Le colonel Kadhafi reçu à Paris
Nicolas Sarkozy apprécie ce courage politique. Dans le cadre de sa «politique d’ouverture», le nouveau président de la République lui propose le poste dont rêvait secrètement Bernard Kouchner: le ministère des Affaires étrangères. Mais le patron du Quai d’Orsay va vite déchanter. Il est privé de son domaine de prédilection, les droits de l’Homme, confiés à Rama Yade. Et puis, le secrétaire général et plus proche collaborateur du président, Claude Guéant, ainsi que le conseiller diplomatique de Nicolas Sarkozy, Jean-David Levitte sont là pour le «cornaquer», et sa mise à l’écart progressive est ressentie par l'intéressé comme une humiliation.
Bientôt, les observateurs s'interrogent : comment le chantre de l’humanitaire peut-il tolérer, sans démissionner, la visite du colonel Kadhafi, reçu à Paris avec les honneurs ? Certes, un voyage à Bruxelles tombe à point pour justifier l'absence de la capitale du ministre des Affaires étrangères. Mais son silence est assourdissant. D'autant que Libération, le 7 décembre 2007, évoque l’indignation de Bernard-Henri Lévy ou celle de François Bayrou devant cette démonstration française de «réalisme politique» : des contrats juteux doivent être signés pendant le séjour du dictateur libyen. Comment le «french doctor» peut-il accepter également sans broncher la suppression pure et simple du secrétariat aux droits de l’Homme qu’il souhaitait voir rattacher à son ministère ?
Le livre de Pierre Péan
En 2009, Bernard Kouchner fait l’objet d’une charge violente de la part du journaliste Pierre Péan. Dans un livre-réquisitoire paru en février (1), ce dernier l’accuse d'avoir «mélangé les genres» entre activités publiques et privées. L’enquêteur, implacable, dénonce son goût pour l’argent, pour les médias et les mondanités, l’accusant également de compromissions avec des dictateurs africains. Stéphane Guillon, sur France Inter, égratigne alors méchamment le ministre en évoquant l’image célèbre de 1992, quand à Mogadiscio, l’ex médecin humanitaire, «mélange d’Indiana Jones et du cow-boy Marlboro», s’était fait photographier un sac de riz sur l’épaule.

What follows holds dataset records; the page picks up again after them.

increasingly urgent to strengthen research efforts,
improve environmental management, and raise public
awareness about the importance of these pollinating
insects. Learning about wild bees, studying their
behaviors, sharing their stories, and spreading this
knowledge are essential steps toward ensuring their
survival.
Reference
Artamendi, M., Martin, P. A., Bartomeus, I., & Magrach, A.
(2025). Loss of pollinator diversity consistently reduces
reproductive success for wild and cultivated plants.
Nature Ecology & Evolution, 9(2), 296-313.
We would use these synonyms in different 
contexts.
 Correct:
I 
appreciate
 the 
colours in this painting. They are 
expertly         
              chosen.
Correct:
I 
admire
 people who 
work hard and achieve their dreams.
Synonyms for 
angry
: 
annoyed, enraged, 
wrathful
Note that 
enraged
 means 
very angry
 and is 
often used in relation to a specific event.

Pire, le rapport de Bernard Kouchner sur «Total et les chantiers pétroliers» est ouvertement contesté, notamment par la Fédération internationale des droits de l’Homme. Il y écrit que les accusations de «travail forcé» contre la compagnie auraient été largement exagérées. Bien sûr, le ministre de Nicolas Sarkozy a des arguments pour se défendre. Il rejette point par point les éléments à charge et accuse la gauche de vouloir lui nuire pour le punir d’avoir accepté ce poste dans un gouvernement d’ouverture.
Reste qu’à cette fonction, Bernard Kouchner est malheureux. Pendant plus de trois ans, il avale les couleuvres les unes après les autres, jusqu’à la dernière qui lui serait, cette fois, restée en travers de la gorge. Selon Le Parisien du 8 octobre, le chef de la diplomatie française n'a pas apprécié que le président Sarkozy ait mandaté son conseiller personnel pour une mission en Afrique. «Mercredi 6 (…), lors du conseil des ministres, les deux hommes ont eu un échange remarqué. Il portait sur la Côte d'Ivoire, où le secrétaire général de l'Elysée Claude Guéant s'est rendu dimanche dernier à la demande du chef de l'Etat. Il s'y est entretenu avec le président Laurent Gbagbo, dans la perspective du scrutin présidentiel dont le premier tour a été fixé au 31 octobre. » Aux yeux de Bernard Kouchner, cette mission aurait dû lui revenir de droit.
Après les révélations du Nouvel Observateur, le ministre des Affaires étrangères a aussitôt réagi en réaffirmant sa «loyauté» au président, tandis que, de son côté, l'Elysée a assuré n'avoir jamais reçu de «démission par écrit». Une manière pour tout le monde de préparer une sortie honorable, à l’occasion du prochain changement de gouvernement.
(1) Le monde selon K, de Pierre Péan, Fayard,19 euros.